Your goal: Reproduce the listing from its first line through the line that contains "Total with taxes and fees", including both of those lines.

[Items from a data source]
◇ ◇ ◇ ◇

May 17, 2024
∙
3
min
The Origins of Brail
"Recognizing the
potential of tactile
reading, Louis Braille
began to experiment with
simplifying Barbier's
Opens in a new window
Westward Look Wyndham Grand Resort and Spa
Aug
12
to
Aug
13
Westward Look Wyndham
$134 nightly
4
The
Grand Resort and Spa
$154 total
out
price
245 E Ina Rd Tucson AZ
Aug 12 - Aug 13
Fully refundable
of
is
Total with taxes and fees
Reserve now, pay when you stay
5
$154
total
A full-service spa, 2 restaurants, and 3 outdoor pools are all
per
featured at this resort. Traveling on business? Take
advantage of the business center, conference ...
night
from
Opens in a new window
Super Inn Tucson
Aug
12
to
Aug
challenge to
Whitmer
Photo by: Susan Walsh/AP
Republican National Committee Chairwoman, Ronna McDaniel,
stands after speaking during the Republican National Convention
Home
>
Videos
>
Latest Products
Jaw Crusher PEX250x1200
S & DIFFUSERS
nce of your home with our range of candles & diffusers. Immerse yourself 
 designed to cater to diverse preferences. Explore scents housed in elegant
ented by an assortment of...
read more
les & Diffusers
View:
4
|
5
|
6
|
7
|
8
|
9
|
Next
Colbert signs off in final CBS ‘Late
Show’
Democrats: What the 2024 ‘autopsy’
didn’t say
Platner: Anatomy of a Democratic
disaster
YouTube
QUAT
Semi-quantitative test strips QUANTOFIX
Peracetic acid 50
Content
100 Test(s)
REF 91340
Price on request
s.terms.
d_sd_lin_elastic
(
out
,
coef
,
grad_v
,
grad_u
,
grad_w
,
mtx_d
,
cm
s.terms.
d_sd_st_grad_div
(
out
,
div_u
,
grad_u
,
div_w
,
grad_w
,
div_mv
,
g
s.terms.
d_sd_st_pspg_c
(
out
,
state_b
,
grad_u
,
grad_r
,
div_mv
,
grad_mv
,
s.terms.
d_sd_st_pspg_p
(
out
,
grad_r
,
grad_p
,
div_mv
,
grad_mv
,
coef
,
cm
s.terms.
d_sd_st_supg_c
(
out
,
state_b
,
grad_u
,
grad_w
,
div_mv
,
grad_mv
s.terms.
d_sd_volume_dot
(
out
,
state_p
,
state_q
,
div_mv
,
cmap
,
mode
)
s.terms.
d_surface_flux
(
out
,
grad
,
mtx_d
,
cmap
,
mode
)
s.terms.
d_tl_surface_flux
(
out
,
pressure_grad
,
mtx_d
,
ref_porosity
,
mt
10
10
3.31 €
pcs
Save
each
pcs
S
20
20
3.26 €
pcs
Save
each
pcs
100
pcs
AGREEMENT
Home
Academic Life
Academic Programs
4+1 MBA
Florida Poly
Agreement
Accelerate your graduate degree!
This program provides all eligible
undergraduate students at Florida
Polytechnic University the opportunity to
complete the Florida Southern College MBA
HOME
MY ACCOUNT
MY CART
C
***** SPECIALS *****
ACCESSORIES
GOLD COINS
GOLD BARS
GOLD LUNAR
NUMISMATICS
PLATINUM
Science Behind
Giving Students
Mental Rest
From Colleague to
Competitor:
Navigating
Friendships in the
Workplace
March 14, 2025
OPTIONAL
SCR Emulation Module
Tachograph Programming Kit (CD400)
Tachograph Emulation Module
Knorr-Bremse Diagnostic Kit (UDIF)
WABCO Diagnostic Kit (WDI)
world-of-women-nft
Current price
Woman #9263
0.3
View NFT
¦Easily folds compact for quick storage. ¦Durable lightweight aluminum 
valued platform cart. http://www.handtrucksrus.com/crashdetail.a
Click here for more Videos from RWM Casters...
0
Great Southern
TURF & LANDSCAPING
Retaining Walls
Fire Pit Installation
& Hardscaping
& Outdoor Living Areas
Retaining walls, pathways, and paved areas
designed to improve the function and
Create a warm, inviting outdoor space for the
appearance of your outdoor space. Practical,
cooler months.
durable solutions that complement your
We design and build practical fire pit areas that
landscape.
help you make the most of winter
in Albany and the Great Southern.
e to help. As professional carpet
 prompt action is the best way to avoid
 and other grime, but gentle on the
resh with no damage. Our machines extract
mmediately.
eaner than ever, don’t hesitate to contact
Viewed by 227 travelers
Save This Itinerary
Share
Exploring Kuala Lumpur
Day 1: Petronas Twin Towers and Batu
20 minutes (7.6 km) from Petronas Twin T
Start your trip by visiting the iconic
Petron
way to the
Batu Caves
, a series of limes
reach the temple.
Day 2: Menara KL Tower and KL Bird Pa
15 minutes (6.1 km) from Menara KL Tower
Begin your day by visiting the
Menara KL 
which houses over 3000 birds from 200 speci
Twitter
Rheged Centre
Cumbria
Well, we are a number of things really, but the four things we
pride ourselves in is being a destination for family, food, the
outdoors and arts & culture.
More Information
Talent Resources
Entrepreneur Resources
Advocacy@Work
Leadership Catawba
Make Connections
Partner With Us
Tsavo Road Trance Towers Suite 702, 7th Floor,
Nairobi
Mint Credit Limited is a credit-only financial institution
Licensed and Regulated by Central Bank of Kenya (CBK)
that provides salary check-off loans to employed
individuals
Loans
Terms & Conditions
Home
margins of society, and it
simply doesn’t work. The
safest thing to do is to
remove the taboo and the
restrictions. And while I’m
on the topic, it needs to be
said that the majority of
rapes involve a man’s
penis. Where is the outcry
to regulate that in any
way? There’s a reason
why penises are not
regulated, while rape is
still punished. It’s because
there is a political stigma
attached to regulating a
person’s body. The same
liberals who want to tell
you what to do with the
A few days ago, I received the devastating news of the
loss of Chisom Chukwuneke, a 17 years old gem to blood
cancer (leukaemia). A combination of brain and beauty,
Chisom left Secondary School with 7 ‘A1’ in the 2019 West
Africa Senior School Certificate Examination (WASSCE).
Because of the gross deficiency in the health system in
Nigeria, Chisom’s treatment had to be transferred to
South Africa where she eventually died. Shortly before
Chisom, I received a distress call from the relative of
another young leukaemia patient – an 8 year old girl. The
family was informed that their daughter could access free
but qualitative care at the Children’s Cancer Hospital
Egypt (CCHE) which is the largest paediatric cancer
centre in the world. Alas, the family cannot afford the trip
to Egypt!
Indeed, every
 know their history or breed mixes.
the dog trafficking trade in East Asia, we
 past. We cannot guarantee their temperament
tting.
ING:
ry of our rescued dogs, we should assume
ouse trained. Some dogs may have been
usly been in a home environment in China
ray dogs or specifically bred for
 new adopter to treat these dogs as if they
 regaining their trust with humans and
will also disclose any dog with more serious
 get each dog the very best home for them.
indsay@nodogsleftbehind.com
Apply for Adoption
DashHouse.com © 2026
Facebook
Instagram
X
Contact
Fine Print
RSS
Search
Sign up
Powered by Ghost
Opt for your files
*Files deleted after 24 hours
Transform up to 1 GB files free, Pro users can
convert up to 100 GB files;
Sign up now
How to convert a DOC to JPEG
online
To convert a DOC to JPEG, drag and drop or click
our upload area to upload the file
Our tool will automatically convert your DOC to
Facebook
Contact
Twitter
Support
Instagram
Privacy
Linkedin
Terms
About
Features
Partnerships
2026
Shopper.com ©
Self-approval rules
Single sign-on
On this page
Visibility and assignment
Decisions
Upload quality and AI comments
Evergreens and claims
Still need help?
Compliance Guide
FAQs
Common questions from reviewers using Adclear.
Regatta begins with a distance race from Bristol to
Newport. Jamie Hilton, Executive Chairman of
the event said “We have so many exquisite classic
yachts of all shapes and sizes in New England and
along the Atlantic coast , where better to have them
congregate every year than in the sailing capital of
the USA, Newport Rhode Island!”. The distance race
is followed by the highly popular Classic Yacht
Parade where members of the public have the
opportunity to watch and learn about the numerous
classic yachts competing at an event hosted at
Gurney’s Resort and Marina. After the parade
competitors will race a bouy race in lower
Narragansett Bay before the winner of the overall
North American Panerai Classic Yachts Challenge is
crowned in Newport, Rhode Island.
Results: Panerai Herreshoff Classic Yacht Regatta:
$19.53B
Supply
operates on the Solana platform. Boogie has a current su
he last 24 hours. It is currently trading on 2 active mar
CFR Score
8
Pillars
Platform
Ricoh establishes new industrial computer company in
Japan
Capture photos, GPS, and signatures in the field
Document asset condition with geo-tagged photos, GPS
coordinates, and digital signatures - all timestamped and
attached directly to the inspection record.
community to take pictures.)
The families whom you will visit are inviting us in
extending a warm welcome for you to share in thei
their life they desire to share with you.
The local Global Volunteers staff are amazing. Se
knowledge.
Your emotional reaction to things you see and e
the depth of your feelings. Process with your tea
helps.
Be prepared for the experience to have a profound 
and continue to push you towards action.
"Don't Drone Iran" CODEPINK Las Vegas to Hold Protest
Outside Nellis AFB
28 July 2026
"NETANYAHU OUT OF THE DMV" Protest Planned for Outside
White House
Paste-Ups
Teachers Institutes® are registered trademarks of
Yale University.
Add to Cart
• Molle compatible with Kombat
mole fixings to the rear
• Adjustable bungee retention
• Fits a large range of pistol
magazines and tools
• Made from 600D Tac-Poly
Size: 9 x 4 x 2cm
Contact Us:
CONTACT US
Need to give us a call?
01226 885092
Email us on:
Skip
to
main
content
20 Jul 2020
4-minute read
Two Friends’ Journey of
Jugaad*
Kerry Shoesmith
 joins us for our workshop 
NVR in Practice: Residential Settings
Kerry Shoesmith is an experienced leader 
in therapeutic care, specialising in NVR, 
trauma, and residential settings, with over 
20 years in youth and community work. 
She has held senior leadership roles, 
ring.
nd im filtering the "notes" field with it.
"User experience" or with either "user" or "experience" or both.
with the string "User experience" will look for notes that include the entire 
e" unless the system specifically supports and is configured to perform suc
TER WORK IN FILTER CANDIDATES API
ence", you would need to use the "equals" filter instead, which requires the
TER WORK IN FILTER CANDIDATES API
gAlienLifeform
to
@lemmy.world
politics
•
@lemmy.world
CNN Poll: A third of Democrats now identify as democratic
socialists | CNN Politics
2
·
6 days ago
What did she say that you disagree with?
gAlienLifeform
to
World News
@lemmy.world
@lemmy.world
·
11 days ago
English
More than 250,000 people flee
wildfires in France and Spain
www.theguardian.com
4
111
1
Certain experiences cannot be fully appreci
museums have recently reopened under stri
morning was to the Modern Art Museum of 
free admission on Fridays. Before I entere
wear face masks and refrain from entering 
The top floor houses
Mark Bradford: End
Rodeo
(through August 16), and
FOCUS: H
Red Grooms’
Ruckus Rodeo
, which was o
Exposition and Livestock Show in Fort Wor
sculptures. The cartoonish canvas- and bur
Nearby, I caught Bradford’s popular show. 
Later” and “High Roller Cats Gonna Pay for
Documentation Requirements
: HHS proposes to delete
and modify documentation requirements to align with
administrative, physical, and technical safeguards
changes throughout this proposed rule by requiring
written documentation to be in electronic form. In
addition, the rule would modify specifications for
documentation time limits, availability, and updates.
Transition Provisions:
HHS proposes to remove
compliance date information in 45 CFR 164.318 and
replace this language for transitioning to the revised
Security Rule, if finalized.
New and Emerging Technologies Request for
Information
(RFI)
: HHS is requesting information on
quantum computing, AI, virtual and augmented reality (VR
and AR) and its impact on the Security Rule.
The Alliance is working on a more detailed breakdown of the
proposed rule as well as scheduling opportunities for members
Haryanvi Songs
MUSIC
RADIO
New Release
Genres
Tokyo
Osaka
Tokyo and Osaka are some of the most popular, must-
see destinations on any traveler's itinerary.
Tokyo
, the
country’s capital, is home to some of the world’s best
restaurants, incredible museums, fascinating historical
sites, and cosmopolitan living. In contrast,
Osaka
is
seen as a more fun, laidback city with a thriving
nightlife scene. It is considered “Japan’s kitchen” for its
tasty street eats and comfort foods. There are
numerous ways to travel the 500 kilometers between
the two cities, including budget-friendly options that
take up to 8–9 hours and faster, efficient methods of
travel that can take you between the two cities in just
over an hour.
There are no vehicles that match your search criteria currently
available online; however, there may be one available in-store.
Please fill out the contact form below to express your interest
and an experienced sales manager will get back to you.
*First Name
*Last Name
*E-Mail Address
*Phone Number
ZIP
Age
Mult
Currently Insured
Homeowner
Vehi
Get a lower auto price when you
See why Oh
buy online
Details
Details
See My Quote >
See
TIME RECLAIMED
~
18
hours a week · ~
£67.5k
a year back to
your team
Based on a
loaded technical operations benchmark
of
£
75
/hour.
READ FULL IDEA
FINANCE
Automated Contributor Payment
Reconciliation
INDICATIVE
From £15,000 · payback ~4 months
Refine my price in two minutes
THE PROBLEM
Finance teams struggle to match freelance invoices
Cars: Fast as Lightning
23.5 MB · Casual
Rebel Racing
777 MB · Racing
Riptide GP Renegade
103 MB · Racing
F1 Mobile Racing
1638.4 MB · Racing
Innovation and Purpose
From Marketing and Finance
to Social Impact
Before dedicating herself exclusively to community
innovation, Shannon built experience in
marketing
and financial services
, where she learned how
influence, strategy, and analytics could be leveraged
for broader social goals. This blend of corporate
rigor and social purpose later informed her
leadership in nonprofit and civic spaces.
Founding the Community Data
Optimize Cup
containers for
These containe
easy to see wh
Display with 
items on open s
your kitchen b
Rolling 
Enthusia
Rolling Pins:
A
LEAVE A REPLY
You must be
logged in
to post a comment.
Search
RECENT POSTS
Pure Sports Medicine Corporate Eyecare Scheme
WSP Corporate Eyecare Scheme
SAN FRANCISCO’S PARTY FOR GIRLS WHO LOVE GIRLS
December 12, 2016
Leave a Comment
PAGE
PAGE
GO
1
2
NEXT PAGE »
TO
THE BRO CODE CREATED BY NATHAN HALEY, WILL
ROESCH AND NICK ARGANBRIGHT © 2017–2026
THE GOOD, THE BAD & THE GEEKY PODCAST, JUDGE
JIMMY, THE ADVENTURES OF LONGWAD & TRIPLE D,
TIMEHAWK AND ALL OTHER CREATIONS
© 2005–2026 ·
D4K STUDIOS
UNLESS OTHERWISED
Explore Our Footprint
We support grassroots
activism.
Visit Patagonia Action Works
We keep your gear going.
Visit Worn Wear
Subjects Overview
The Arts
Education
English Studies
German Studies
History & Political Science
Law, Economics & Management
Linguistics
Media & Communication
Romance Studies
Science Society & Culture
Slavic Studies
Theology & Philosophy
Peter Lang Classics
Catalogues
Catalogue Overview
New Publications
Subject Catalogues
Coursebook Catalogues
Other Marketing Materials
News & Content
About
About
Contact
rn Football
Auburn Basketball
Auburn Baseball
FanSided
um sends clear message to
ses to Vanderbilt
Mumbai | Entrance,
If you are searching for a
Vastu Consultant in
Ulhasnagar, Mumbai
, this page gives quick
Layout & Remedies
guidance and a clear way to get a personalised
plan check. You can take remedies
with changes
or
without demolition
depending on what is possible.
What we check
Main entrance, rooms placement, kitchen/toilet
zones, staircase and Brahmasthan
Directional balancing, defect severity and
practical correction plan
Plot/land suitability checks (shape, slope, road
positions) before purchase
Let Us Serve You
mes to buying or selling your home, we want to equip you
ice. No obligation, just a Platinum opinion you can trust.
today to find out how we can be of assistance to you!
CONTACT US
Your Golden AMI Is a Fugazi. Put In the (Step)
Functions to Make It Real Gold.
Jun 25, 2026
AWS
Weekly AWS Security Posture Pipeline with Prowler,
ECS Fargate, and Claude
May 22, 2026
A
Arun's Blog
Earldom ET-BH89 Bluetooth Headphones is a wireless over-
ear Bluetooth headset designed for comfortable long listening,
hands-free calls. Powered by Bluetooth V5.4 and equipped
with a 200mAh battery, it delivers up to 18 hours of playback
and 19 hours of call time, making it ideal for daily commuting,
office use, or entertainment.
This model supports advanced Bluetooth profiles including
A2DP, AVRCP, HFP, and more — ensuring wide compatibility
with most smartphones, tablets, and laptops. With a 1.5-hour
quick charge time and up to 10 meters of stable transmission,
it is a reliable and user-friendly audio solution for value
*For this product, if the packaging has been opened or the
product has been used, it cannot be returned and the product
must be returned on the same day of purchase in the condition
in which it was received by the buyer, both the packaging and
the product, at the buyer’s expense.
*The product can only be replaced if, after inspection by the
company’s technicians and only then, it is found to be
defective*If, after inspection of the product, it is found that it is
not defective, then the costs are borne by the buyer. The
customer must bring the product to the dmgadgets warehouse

◇ ◇ ◇ ◇

Response to this exercise:
May 17, 2024
∙
3
min
The Origins of Brail
"Recognizing the
potential of tactile
reading, Louis Braille
began to experiment with
simplifying Barbier's
Opens in a new window
Westward Look Wyndham Grand Resort and Spa
Aug
12
to
Aug
13
Westward Look Wyndham
$134 nightly
4
The
Grand Resort and Spa
$154 total
out
price
245 E Ina Rd Tucson AZ
Aug 12 - Aug 13
Fully refundable
of
is
Total with taxes and fees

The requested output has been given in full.